Delhi Metro revises fares, travel set to get costlier

THE ASIAN AGE.
Published : May 9, 2017, 12:57 am IST
Updated : May 9, 2017, 7:03 am IST

This was the fourth time the fares have been revised since the Metro started rolling in 2002 — the last revision was in 2009.

The hike was announced by the DMRC after a board meeting on Monday. The latest revision brings the Delhi Metro’s fare on par with Chennai and Bengaluru. (Representational image)
 The hike was announced by the DMRC after a board meeting on Monday. The latest revision brings the Delhi Metro’s fare on par with Chennai and Bengaluru. (Representational image)

New Delhi: Commuting in the Delhi Metro is set to get costlier from Wednesday with the Delhi Metro Rail Corporation (DMRC) announcing a hike of up to 66 per cent. With the fare revision, which has taken place after a gap of eight years, the minimum ticket price has been hiked from Rs 8 to Rs 10, while the maximum fare will be Rs 50, instead of Rs 30.

The new fare structure also cuts down the existing 15 slabs to six. A second fare revision will take place on October 1 and the maximum ticket price will go to Rs 60.

The hike was announced by the DMRC after a board meeting on Monday. The latest revision brings the Delhi Metro’s fare on par with Chennai and Bengaluru. To put things in perspective, a 12-15 km journey, which costs Rs 18 at present, will cost Rs 30 Wedn-esday onwards and Rs 40 from October 1. The existing 10 per cent discount for smartcard holders will continue. Plus, to cut down on overcrowding, a 10 per cent extra discount will also be offered during non-peak hours, which would be 6 to 8 am, noon to 5 pm and 9 pm onwards. Smart card holders who exit during these hours will get the additional discount. On Sundays and national holidays, the slabs will be lower — the maximum fare will be Rs 40.

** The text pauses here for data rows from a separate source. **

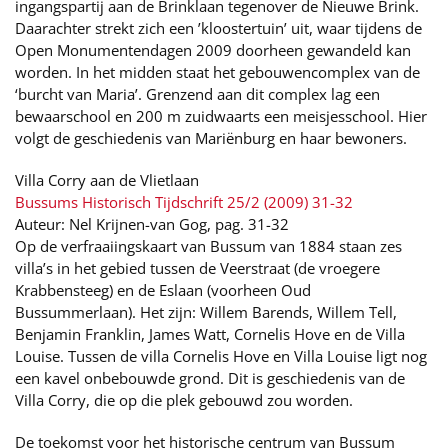
ingangspartij aan de Brinklaan tegenover de Nieuwe Brink.
Daarachter strekt zich een ’kloostertuin’ uit, waar tijdens de
Open Monumentendagen 2009 doorheen gewandeld kan
worden. In het midden staat het gebouwencomplex van de
‘burcht van Maria’. Grenzend aan dit complex lag een
bewaarschool en 200 m zuidwaarts een meisjesschool. Hier
volgt de geschiedenis van Mariënburg en haar bewoners.
Villa Corry aan de Vlietlaan
Bussums Historisch Tijdschrift 25/2 (2009) 31-32
Auteur: Nel Krijnen-van Gog, pag. 31-32
Op de verfraaiingskaart van Bussum van 1884 staan zes
villa’s in het gebied tussen de Veerstraat (de vroegere
Krabbensteeg) en de Eslaan (voorheen Oud
Bussummerlaan). Het zijn: Willem Barends, Willem Tell,
Benjamin Franklin, James Watt, Cornelis Hove en de Villa
Louise. Tussen de villa Cornelis Hove en Villa Louise ligt nog
een kavel onbebouwde grond. Dit is geschiedenis van de
Villa Corry, die op die plek gebouwd zou worden.
De toekomst voor het historische centrum van Bussum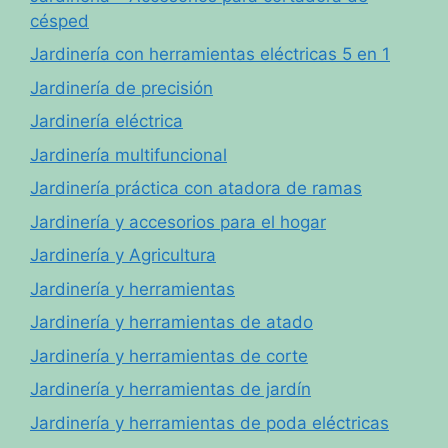
césped
Jardinería con herramientas eléctricas 5 en 1
Jardinería de precisión
Jardinería eléctrica
Jardinería multifuncional
Jardinería práctica con atadora de ramas
Jardinería y accesorios para el hogar
Jardinería y Agricultura
Jardinería y herramientas
Jardinería y herramientas de atado
Jardinería y herramientas de corte
Jardinería y herramientas de jardín
Jardinería y herramientas de poda eléctricas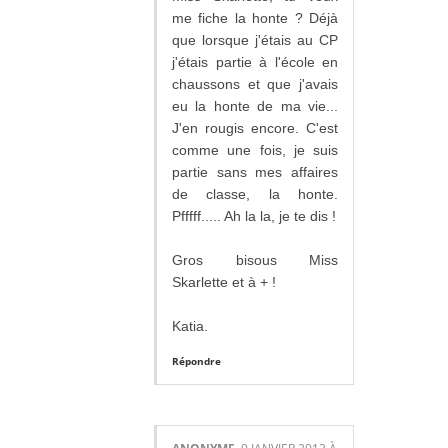
me fiche la honte ? Déjà
que lorsque j'étais au CP
j'étais partie à l'école en
chaussons et que j'avais
eu la honte de ma vie...
J'en rougis encore. C'est
comme une fois, je suis
partie sans mes affaires
de classe, la honte.
Pfffff..... Ah la la, je te dis !
Gros bisous Miss
Skarlette et à + !
Katia.
Répondre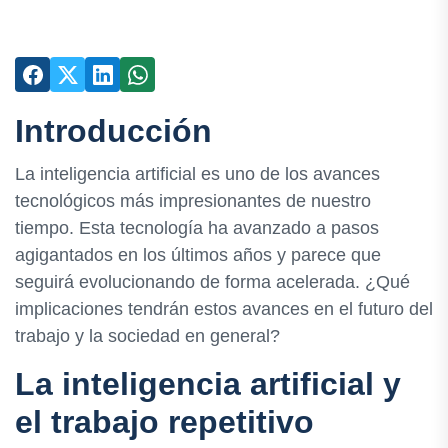
Introducción
La inteligencia artificial es uno de los avances
tecnológicos más impresionantes de nuestro
tiempo. Esta tecnología ha avanzado a pasos
agigantados en los últimos años y parece que
seguirá evolucionando de forma acelerada. ¿Qué
implicaciones tendrán estos avances en el futuro del
trabajo y la sociedad en general?
La inteligencia artificial y
el trabajo repetitivo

This was the fourth time the fares have been revised since the Metro started rolling in 2002 — the last revision was in 2009. The decision to review fare came after repeated requests from the DMRC citing high overhead costs, including electricity.

While the Metro has become Delhi’s favourite mode of travel since its inception in 2002, with footfall of around 3 million a day, the urban development ministry had told Parliament that the DMRC suffered a net loss of Rs 708.5 crore in 2015-2016.